• [SUPPLIED RECORDS]
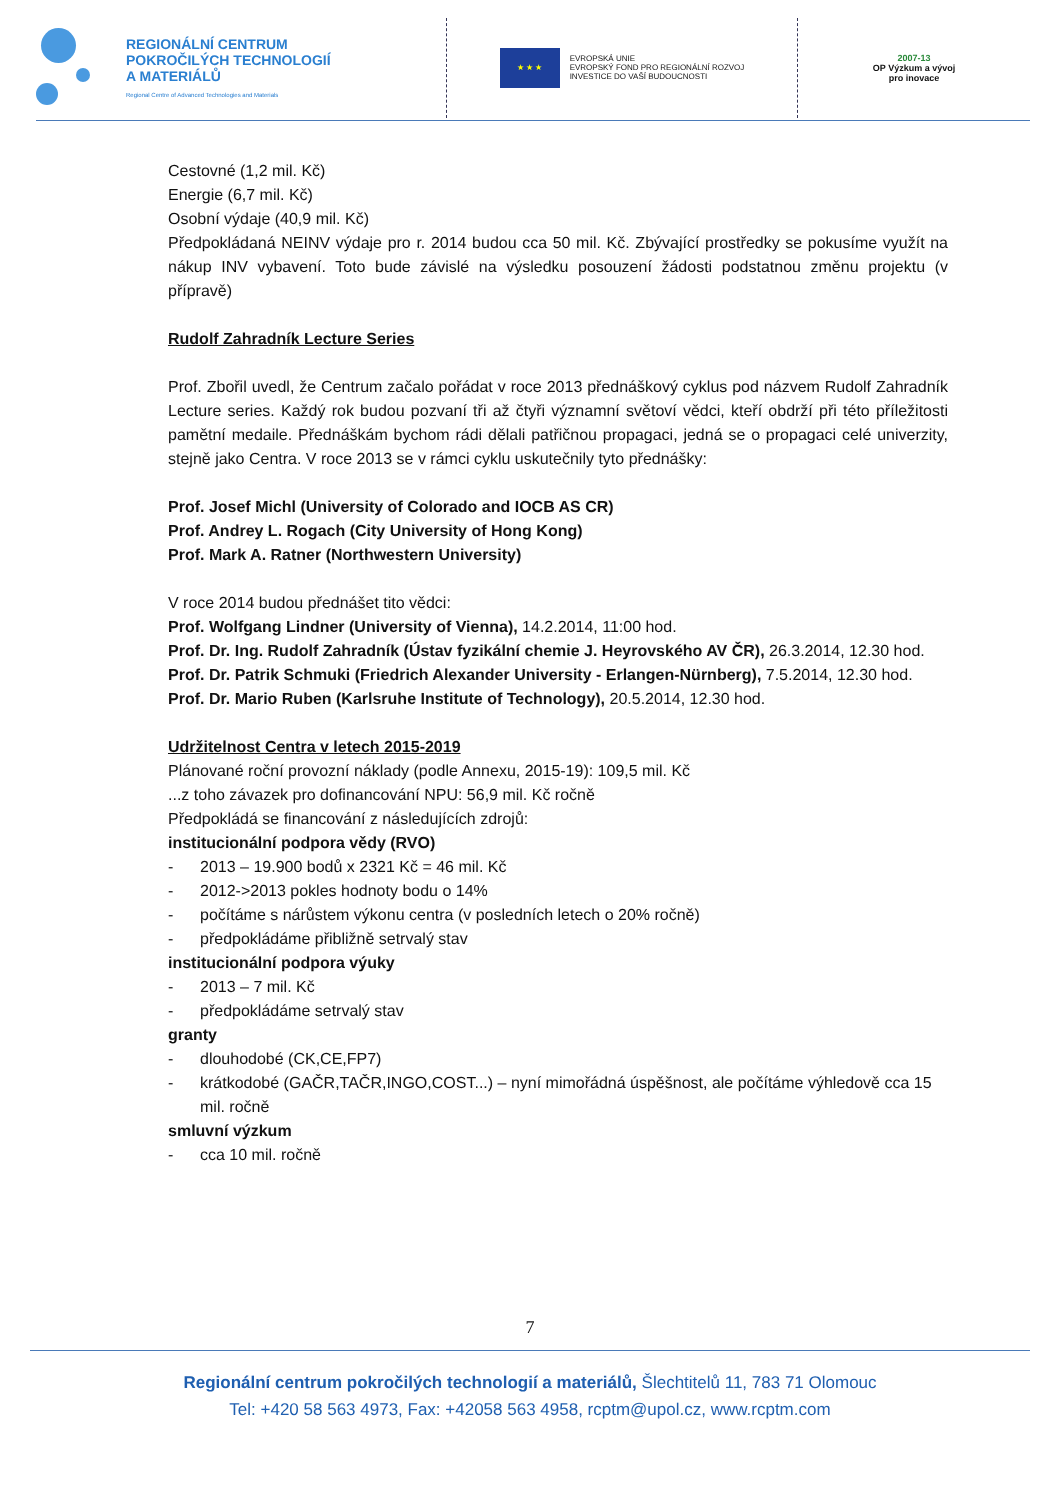REGIONÁLNÍ CENTRUM
POKROČILÝCH TECHNOLOGIÍ
A MATERIÁLŮ
Regional Centre of Advanced Technologies and Materials
★ ★ ★
EVROPSKÁ UNIE
EVROPSKÝ FOND PRO REGIONÁLNÍ ROZVOJ
INVESTICE DO VAŠÍ BUDOUCNOSTI
2007-13
OP Výzkum a vývoj
pro inovace
Cestovné (1,2 mil. Kč)
Energie (6,7 mil. Kč)
Osobní výdaje (40,9 mil. Kč)
Předpokládaná NEINV výdaje pro r. 2014 budou cca 50 mil. Kč. Zbývající prostředky se pokusíme využít na nákup INV vybavení. Toto bude závislé na výsledku posouzení žádosti podstatnou změnu projektu (v přípravě)
Rudolf Zahradník Lecture Series
Prof. Zbořil uvedl, že Centrum začalo pořádat v roce 2013 přednáškový cyklus pod názvem Rudolf Zahradník Lecture series. Každý rok budou pozvaní tři až čtyři významní světoví vědci, kteří obdrží při této příležitosti pamětní medaile. Přednáškám bychom rádi dělali patřičnou propagaci, jedná se o propagaci celé univerzity, stejně jako Centra. V roce 2013 se v rámci cyklu uskutečnily tyto přednášky:
Prof. Josef Michl (University of Colorado and IOCB AS CR)
Prof. Andrey L. Rogach (City University of Hong Kong)
Prof. Mark A. Ratner (Northwestern University)
V roce 2014 budou přednášet tito vědci:
Prof. Wolfgang Lindner (University of Vienna), 14.2.2014, 11:00 hod.
Prof. Dr. Ing. Rudolf Zahradník (Ústav fyzikální chemie J. Heyrovského AV ČR), 26.3.2014, 12.30 hod.
Prof. Dr. Patrik Schmuki (Friedrich Alexander University - Erlangen-Nürnberg), 7.5.2014, 12.30 hod.
Prof. Dr. Mario Ruben (Karlsruhe Institute of Technology), 20.5.2014, 12.30 hod.
Udržitelnost Centra v letech 2015-2019
Plánované roční provozní náklady (podle Annexu, 2015-19): 109,5 mil. Kč
...z toho závazek pro dofinancování NPU: 56,9 mil. Kč ročně
Předpokládá se financování z následujících zdrojů:
institucionální podpora vědy (RVO)
- 2013 – 19.900 bodů x 2321 Kč = 46 mil. Kč
- 2012->2013 pokles hodnoty bodu o 14%
- počítáme s nárůstem výkonu centra (v posledních letech o 20% ročně)
- předpokládáme přibližně setrvalý stav
institucionální podpora výuky
- 2013 – 7 mil. Kč
- předpokládáme setrvalý stav
granty
- dlouhodobé (CK,CE,FP7)
- krátkodobé (GAČR,TAČR,INGO,COST...) – nyní mimořádná úspěšnost, ale počítáme výhledově cca 15 mil. ročně
smluvní výzkum
- cca 10 mil. ročně
7
Regionální centrum pokročilých technologií a materiálů, Šlechtitelů 11, 783 71 Olomouc
Tel: +420 58 563 4973, Fax: +42058 563 4958, rcptm@upol.cz, www.rcptm.com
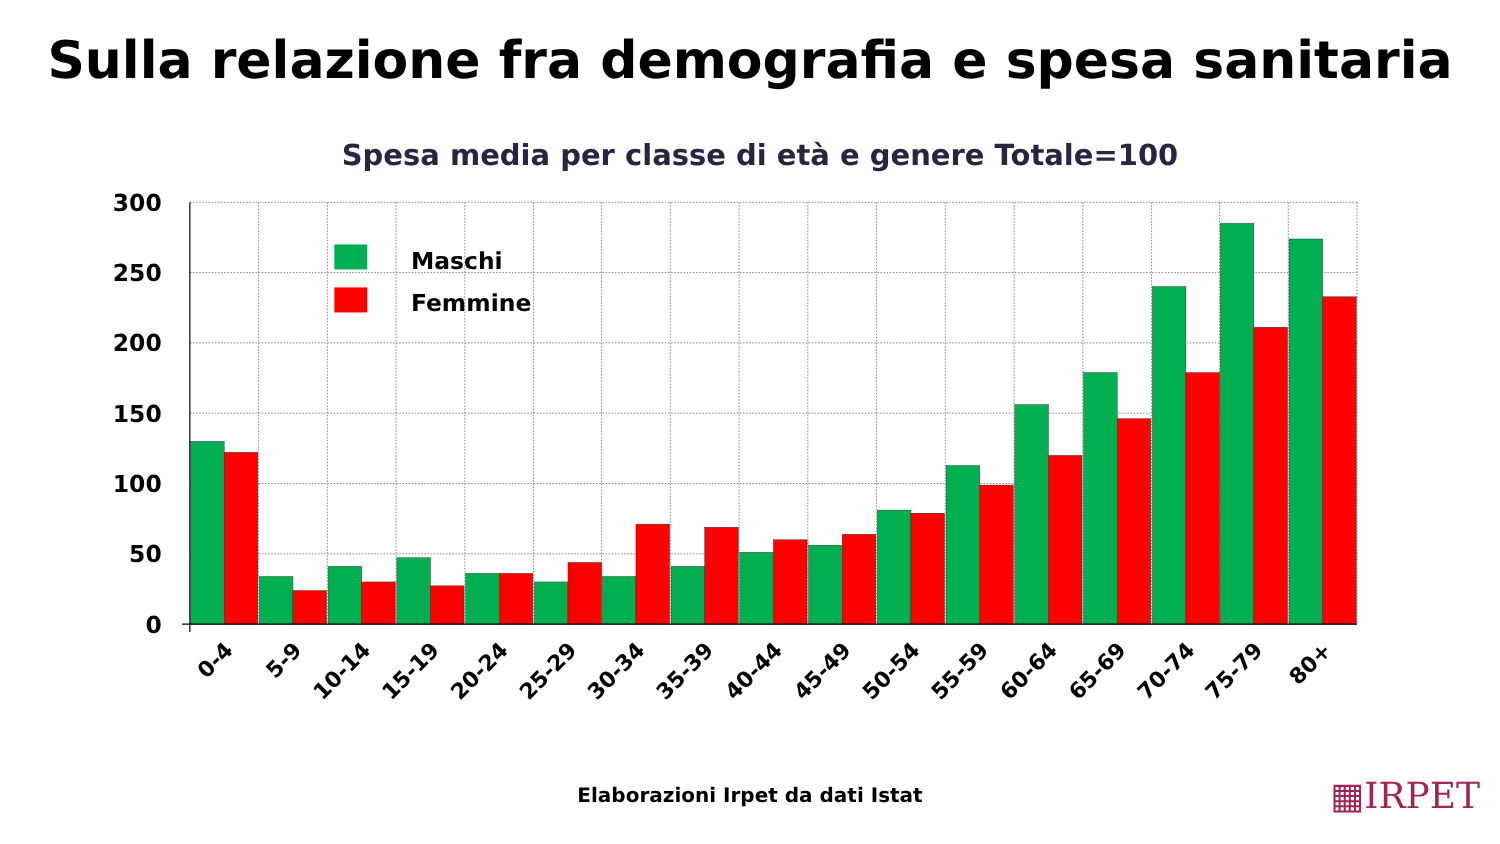Sulla relazione fra demografia e spesa sanitaria
Spesa media per classe di età e genere Totale=100
300
250
200
150
100
50
0
Maschi
Femmine
0-4
5-9
10-14
15-19
20-24
25-29
30-34
35-39
40-44
45-49
50-54
55-59
60-64
65-69
70-74
75-79
80+
Elaborazioni Irpet da dati Istat
▦IRPET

• [ASSIGNED TASK]
When you repeat the material above, keep every word exact and leave out the pictures.

• [ANSWER AREA]
REGIONÁLNÍ CENTRUM
POKROČILÝCH TECHNOLOGIÍ
A MATERIÁLŮ
Regional Centre of Advanced Technologies and Materials
★ ★ ★
EVROPSKÁ UNIE
EVROPSKÝ FOND PRO REGIONÁLNÍ ROZVOJ
INVESTICE DO VAŠÍ BUDOUCNOSTI
2007-13
OP Výzkum a vývoj
pro inovace
Cestovné (1,2 mil. Kč)
Energie (6,7 mil. Kč)
Osobní výdaje (40,9 mil. Kč)
Předpokládaná NEINV výdaje pro r. 2014 budou cca 50 mil. Kč. Zbývající prostředky se pokusíme využít na nákup INV vybavení. Toto bude závislé na výsledku posouzení žádosti podstatnou změnu projektu (v přípravě)
Rudolf Zahradník Lecture Series
Prof. Zbořil uvedl, že Centrum začalo pořádat v roce 2013 přednáškový cyklus pod názvem Rudolf Zahradník Lecture series. Každý rok budou pozvaní tři až čtyři významní světoví vědci, kteří obdrží při této příležitosti pamětní medaile. Přednáškám bychom rádi dělali patřičnou propagaci, jedná se o propagaci celé univerzity, stejně jako Centra. V roce 2013 se v rámci cyklu uskutečnily tyto přednášky:
Prof. Josef Michl (University of Colorado and IOCB AS CR)
Prof. Andrey L. Rogach (City University of Hong Kong)
Prof. Mark A. Ratner (Northwestern University)
V roce 2014 budou přednášet tito vědci:
Prof. Wolfgang Lindner (University of Vienna), 14.2.2014, 11:00 hod.
Prof. Dr. Ing. Rudolf Zahradník (Ústav fyzikální chemie J. Heyrovského AV ČR), 26.3.2014, 12.30 hod.
Prof. Dr. Patrik Schmuki (Friedrich Alexander University - Erlangen-Nürnberg), 7.5.2014, 12.30 hod.
Prof. Dr. Mario Ruben (Karlsruhe Institute of Technology), 20.5.2014, 12.30 hod.
Udržitelnost Centra v letech 2015-2019
Plánované roční provozní náklady (podle Annexu, 2015-19): 109,5 mil. Kč
...z toho závazek pro dofinancování NPU: 56,9 mil. Kč ročně
Předpokládá se financování z následujících zdrojů:
institucionální podpora vědy (RVO)
- 2013 – 19.900 bodů x 2321 Kč = 46 mil. Kč
- 2012->2013 pokles hodnoty bodu o 14%
- počítáme s nárůstem výkonu centra (v posledních letech o 20% ročně)
- předpokládáme přibližně setrvalý stav
institucionální podpora výuky
- 2013 – 7 mil. Kč
- předpokládáme setrvalý stav
granty
- dlouhodobé (CK,CE,FP7)
- krátkodobé (GAČR,TAČR,INGO,COST...) – nyní mimořádná úspěšnost, ale počítáme výhledově cca 15 mil. ročně
smluvní výzkum
- cca 10 mil. ročně
7
Regionální centrum pokročilých technologií a materiálů, Šlechtitelů 11, 783 71 Olomouc
Tel: +420 58 563 4973, Fax: +42058 563 4958, rcptm@upol.cz, www.rcptm.com
Sulla relazione fra demografia e spesa sanitaria
Spesa media per classe di età e genere Totale=100
300
250
200
150
100
50
0
Maschi
Femmine
0-4
5-9
10-14
15-19
20-24
25-29
30-34
35-39
40-44
45-49
50-54
55-59
60-64
65-69
70-74
75-79
80+
Elaborazioni Irpet da dati Istat
▦IRPET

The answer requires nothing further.